■ Data in this exercise ■
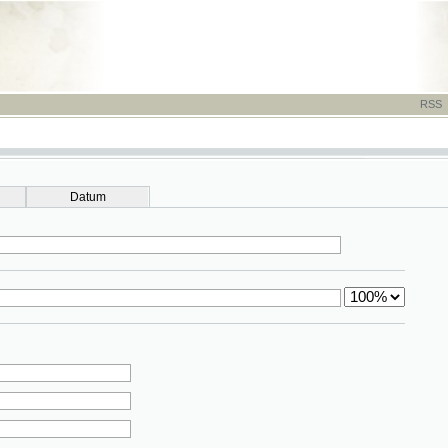
RSS
-
TISK
-
NÁP
Datum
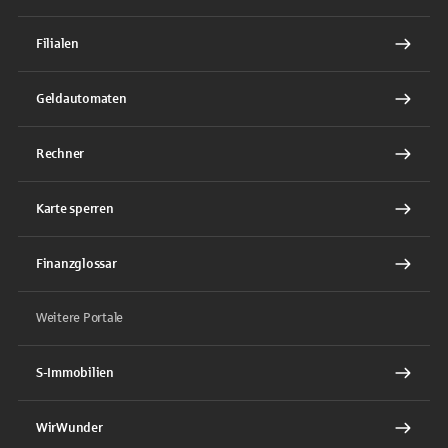
Filialen
Geldautomaten
Rechner
Karte sperren
Finanzglossar
Weitere Portale
S-Immobilien
WirWunder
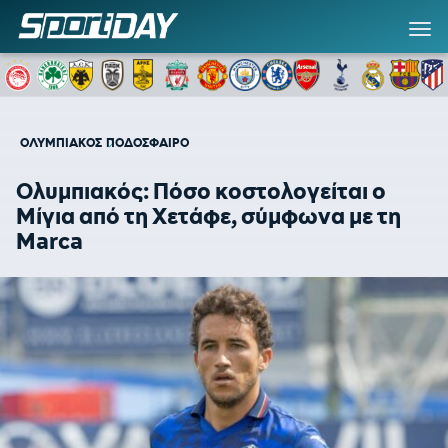
ΟΛΥΜΠΙΑΚΟΣ
ΠΟΔΟΣΦΑΙΡΟ
Ολυμπιακός: Πόσο κοστολογείται ο
Μίγια από τη Χετάφε, σύμφωνα με τη
Marca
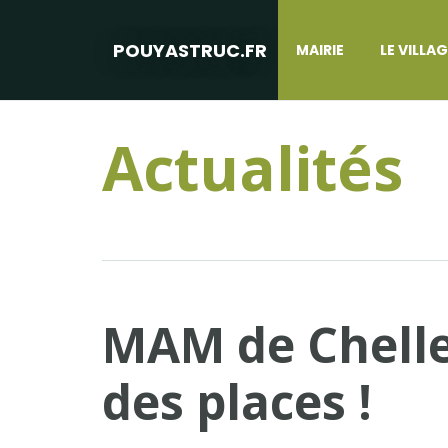
POUYASTRUC.FR
MAIRIE
LE VILLA
Actualités
MAM de Chelle-
des places !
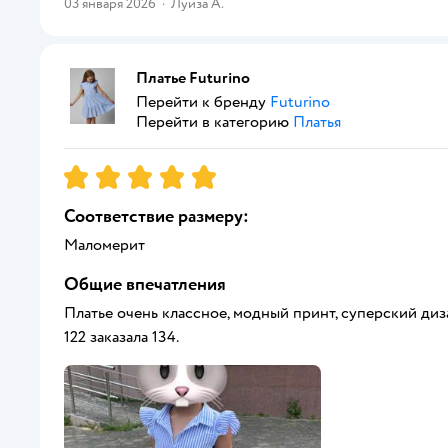
03 января 2026
·
Луиза А.
Платье Futurino
Перейти к бренду
Futurino
Перейти в категорию
Платья
Рейтинг:
5
Соответствие размеру:
Маломерит
Общие впечатления
Платье очень классное, модный принт, суперский дизай
122 заказала 134.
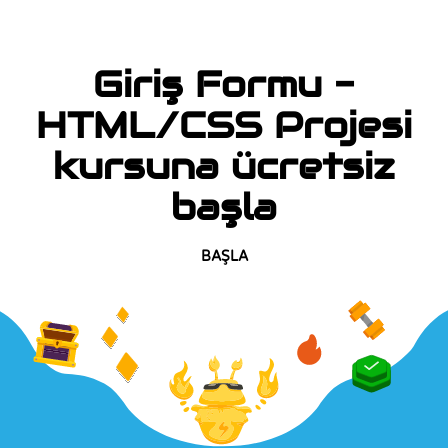
Giriş Formu -
HTML/CSS Projesi
kursuna ücretsiz
başla
BAŞLA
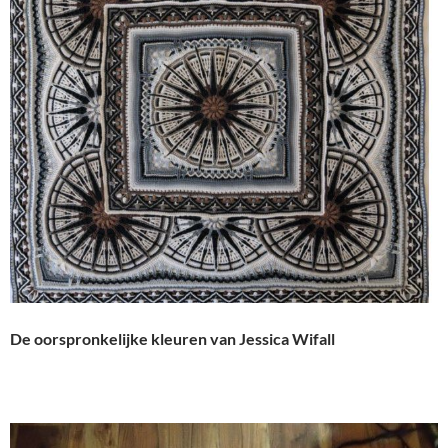
De oorspronkelijke kleuren van Jessica Wifall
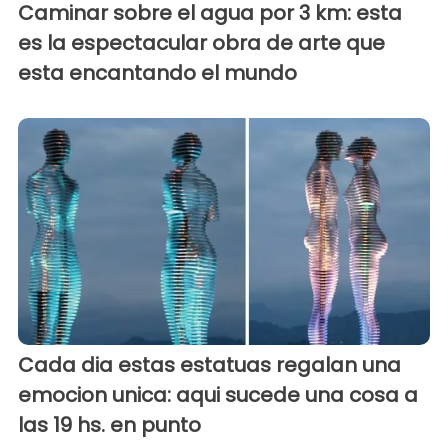
Caminar sobre el agua por 3 km: esta
es la espectacular obra de arte que
esta encantando el mundo
Cada dia estas estatuas regalan una
emocion unica: aqui sucede una cosa a
las 19 hs. en punto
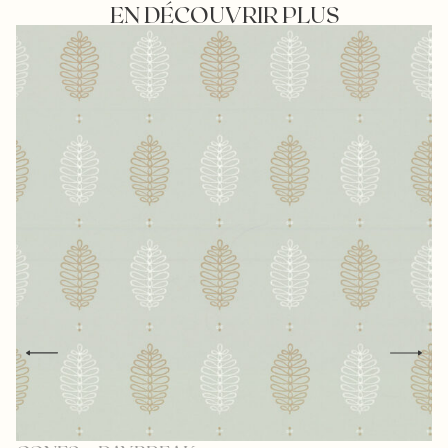
EN DÉCOUVRIR PLUS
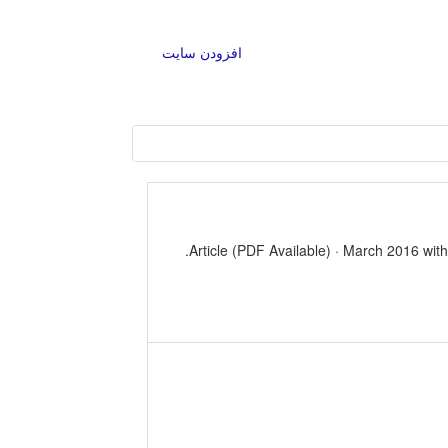
افزودن سایت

■ Task item ■
Output every line of text in the material as a JSON list of strings, one string per line. Leave out the pictures and any blank lines.

■ Task solution ■
[
  "RSS",
  "-",
  "TISK",
  "-",
  "NÁP",
  "Datum",
  "Filialen",
  "Geldautomaten",
  "Rechner",
  "Karte sperren",
  "Finanzglossar",
  "Weitere Portale",
  "S-Immobilien",
  "WirWunder",
  "ΟΛΥΜΠΙΑΚΟΣ",
  "ΠΟΔΟΣΦΑΙΡΟ",
  "Ολυμπιακός: Πόσο κοστολογείται ο",
  "Μίγια από τη Χετάφε, σύμφωνα με τη",
  "Marca",
  "POUYASTRUC.FR",
  "MAIRIE",
  "LE VILLA",
  "Actualités",
  "MAM de Chelle-",
  "des places !",
  "03 января 2026",
  "·",
  "Луиза А.",
  "Платье Futurino",
  "Перейти к бренду",
  "Futurino",
  "Перейти в категорию",
  "Платья",
  "Рейтинг:",
  "5",
  "Соответствие размеру:",
  "Маломерит",
  "Общие впечатления",
  "Платье очень классное, модный принт, суперский дизай",
  "122 заказала 134.",
  "Giriş Formu -",
  "HTML/CSS Projesi",
  "kursuna ücretsiz",
  "başla",
  "BAŞLA",
  "De oorspronkelijke kleuren van Jessica Wifall",
  "Caminar sobre el agua por 3 km: esta",
  "es la espectacular obra de arte que",
  "esta encantando el mundo",
  "Cada dia estas estatuas regalan una",
  "emocion unica: aqui sucede una cosa a",
  "las 19 hs. en punto",
  "EN DÉCOUVRIR PLUS",
  "افزودن سایت"
]